Aim of the task
Each line of the listing that contains "ready" should be found and copied.

Records for the task
● ● ● ● ●

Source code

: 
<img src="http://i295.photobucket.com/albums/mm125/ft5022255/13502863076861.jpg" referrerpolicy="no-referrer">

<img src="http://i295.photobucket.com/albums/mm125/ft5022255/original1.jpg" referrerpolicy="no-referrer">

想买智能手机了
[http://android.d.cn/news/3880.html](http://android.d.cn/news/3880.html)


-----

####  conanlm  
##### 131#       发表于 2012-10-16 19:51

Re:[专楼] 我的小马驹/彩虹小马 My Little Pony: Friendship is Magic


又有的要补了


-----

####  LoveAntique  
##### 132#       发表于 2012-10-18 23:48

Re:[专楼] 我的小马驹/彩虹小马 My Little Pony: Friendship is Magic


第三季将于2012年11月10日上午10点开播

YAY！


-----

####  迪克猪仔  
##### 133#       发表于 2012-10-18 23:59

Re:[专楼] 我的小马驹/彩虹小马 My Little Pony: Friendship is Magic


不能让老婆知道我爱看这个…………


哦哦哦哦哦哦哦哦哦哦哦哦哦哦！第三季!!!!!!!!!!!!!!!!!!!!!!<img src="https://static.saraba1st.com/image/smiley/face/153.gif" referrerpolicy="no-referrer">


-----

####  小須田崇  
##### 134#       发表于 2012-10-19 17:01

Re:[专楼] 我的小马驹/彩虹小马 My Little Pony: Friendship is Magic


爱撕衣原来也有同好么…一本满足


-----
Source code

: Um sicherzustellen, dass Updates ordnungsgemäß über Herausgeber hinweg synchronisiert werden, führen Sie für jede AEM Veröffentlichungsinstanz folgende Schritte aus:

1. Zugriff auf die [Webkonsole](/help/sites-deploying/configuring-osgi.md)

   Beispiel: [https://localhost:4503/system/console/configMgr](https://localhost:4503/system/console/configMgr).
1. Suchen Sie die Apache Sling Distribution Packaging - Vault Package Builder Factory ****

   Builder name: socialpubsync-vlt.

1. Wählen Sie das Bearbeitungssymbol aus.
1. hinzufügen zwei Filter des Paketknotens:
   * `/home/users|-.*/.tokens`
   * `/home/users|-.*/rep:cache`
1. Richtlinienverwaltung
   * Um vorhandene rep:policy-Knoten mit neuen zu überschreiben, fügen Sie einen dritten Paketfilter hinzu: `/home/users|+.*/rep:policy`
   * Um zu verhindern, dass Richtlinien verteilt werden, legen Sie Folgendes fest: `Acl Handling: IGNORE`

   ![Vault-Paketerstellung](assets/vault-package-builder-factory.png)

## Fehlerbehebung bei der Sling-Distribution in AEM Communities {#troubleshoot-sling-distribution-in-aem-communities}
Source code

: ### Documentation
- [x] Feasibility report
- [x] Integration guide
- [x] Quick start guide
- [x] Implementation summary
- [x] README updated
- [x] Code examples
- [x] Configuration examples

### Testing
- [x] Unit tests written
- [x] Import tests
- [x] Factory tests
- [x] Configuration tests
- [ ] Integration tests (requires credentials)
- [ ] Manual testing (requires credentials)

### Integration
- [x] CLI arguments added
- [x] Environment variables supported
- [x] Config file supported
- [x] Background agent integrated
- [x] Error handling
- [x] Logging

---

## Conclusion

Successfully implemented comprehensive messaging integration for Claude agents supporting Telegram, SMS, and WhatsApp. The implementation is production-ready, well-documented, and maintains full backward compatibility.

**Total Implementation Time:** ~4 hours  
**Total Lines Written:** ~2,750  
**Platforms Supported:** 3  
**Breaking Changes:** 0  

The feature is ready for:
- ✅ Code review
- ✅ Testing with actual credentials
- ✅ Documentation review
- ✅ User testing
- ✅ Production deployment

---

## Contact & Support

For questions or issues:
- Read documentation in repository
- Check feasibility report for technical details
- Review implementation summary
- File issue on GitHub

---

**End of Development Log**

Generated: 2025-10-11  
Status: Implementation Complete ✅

● ● ● ● ●

Written solution
Successfully implemented comprehensive messaging integration for Claude agents supporting Telegram, SMS, and WhatsApp. The implementation is production-ready, well-documented, and maintains full backward compatibility.
The feature is ready for:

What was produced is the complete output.